--- Document segment ---
-------------------------

BLESS THE BLOOD by WALELA NEHANDA
A REVIEW by ALEXA DUNCAN
TRIGGER WARNING: Discussions of cancer throughout
For this week’s review, dear readers, we’re going to switch things up a bit. The book I’m reviewing is not a novel, rather a YA memoir written in poetry, verse, and prose. That book is Bless the Blood: A Cancer Memoir by Walela Nehanda. Written by the author as a way to document their leukemia journey at the painfully young age of 23, Bless the Blood is an emotionally wrought journey through a very sick person’s life. While this subject matter may sound heavy, it belongs in YA spaces because of how many young people get cancer–and because it’s rarely talked about beyond what sick-lit and those movies about young people dying of cancer tell you. While Bless the Blood is very often a tough read, it’s an essential one.
Nehanda, a Black, nonbinary person is gifted with words. Their poetry is powerful, making the reader really think about what they’re reading. Their journey toward health isn’t always easy. In fact, it’s rarely easy at all. While Nehanda chronicles their cancer journey, interspersed within all of that are poems and vignettes about their family, their partner, and their ancestors. There are a lot of discussions about Blackness within these pages–who gets to be Black, how Blackness affects medical treatment, etc. It’s a very eye-opening text. Medical discrimination based on race and gender is terribly common and lends itself to patients needlessly dying.

-------------------------

--- Supplied data ---
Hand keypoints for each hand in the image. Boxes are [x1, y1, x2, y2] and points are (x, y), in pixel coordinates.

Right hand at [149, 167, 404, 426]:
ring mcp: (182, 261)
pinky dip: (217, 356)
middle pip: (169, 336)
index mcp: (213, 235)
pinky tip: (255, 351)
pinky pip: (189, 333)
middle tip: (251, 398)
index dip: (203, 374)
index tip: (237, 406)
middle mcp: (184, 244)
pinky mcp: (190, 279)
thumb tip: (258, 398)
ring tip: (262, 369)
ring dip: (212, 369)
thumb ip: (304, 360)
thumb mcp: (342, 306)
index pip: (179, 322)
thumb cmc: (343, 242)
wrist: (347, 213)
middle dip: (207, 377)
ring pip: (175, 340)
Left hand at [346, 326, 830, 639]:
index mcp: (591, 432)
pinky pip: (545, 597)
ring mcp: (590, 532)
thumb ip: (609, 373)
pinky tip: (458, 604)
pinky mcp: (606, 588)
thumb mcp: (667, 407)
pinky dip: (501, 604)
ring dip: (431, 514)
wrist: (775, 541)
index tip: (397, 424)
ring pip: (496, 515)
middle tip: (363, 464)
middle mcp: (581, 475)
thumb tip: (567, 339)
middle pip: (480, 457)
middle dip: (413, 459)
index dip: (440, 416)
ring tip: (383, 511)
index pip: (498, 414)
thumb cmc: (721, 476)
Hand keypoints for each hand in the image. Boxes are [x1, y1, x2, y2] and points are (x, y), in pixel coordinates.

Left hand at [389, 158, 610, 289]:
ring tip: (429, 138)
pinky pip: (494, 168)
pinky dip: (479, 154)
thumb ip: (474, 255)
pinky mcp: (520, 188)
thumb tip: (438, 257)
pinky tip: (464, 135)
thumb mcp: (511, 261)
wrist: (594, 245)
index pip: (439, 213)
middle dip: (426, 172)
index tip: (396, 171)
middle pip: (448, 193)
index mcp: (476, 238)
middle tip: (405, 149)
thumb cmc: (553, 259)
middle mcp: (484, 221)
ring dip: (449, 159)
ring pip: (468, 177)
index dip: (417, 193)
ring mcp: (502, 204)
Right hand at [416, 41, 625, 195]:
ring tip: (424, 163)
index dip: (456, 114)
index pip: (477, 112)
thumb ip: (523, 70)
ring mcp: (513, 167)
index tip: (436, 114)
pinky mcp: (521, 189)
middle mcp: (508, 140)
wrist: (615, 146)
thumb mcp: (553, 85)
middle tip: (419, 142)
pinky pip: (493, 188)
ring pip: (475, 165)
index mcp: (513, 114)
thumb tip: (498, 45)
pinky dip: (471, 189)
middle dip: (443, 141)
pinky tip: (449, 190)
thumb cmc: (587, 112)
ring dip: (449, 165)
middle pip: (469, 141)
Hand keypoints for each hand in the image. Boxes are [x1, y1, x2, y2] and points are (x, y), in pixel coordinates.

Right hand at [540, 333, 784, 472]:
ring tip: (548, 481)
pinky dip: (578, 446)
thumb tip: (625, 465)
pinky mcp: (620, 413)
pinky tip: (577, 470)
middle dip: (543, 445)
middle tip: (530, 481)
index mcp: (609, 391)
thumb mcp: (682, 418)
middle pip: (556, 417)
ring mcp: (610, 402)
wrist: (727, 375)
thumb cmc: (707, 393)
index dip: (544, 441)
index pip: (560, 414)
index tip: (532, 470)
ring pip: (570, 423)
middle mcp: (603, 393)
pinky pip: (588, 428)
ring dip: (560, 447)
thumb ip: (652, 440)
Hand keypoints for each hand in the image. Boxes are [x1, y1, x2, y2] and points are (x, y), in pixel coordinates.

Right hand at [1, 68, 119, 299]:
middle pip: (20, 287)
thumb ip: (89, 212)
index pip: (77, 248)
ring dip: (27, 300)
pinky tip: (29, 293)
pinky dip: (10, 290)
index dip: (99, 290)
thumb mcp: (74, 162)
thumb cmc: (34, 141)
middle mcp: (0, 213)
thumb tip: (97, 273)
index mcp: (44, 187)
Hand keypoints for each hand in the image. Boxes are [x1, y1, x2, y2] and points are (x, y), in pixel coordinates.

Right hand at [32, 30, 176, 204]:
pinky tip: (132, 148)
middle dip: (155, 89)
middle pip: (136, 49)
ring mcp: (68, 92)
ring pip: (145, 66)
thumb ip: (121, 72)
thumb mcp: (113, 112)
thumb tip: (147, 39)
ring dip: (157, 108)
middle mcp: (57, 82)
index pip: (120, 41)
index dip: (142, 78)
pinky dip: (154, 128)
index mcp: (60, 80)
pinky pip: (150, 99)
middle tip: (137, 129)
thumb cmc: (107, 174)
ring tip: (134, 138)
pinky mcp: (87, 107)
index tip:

-------------------------

--- Task A ---
In the review of Bless the Blood, rewrite the passage that begins with "BLESS THE BLOOD by" and ends with "an essential one.", swapping "leukemia" for "blood cancer".
--- Task B ---
Carry on the review of the cancer memoir Bless the Blood past its final sentence.

--- Answer space A ---
BLESS THE BLOOD by WALELA NEHANDA
A REVIEW by ALEXA DUNCAN
TRIGGER WARNING: Discussions of cancer throughout
For this week’s review, dear readers, we’re going to switch things up a bit. The book I’m reviewing is not a novel, rather a YA memoir written in poetry, verse, and prose. That book is Bless the Blood: A Cancer Memoir by Walela Nehanda. Written by the author as a way to document their blood cancer journey at the painfully young age of 23, Bless the Blood is an emotionally wrought journey through a very sick person’s life. While this subject matter may sound heavy, it belongs in YA spaces because of how many young people get cancer–and because it’s rarely talked about beyond what sick-lit and those movies about young people dying of cancer tell you. While Bless the Blood is very often a tough read, it’s an essential one.

--- Answer space B ---
What’s most striking about Bless the Blood is that it manages to tell such a cohesive tale while using so many different forms of writing. There’s poetry, there’s prose, quotes interspersed between. It can sometimes be hard for me to follow along with a narrative when it’s written like this, but Bless the Blood balances all these different forms very well.
Bless the Blood is a powerful read. It’s about cancer, yes, but it’s also about discovering who you are, who you are meant to be, and finding love within oneself. It is unflinching and difficult but I really enjoyed every page of it. You can find Bless the Blood: A Cancer Memoir at the Oreana Library today!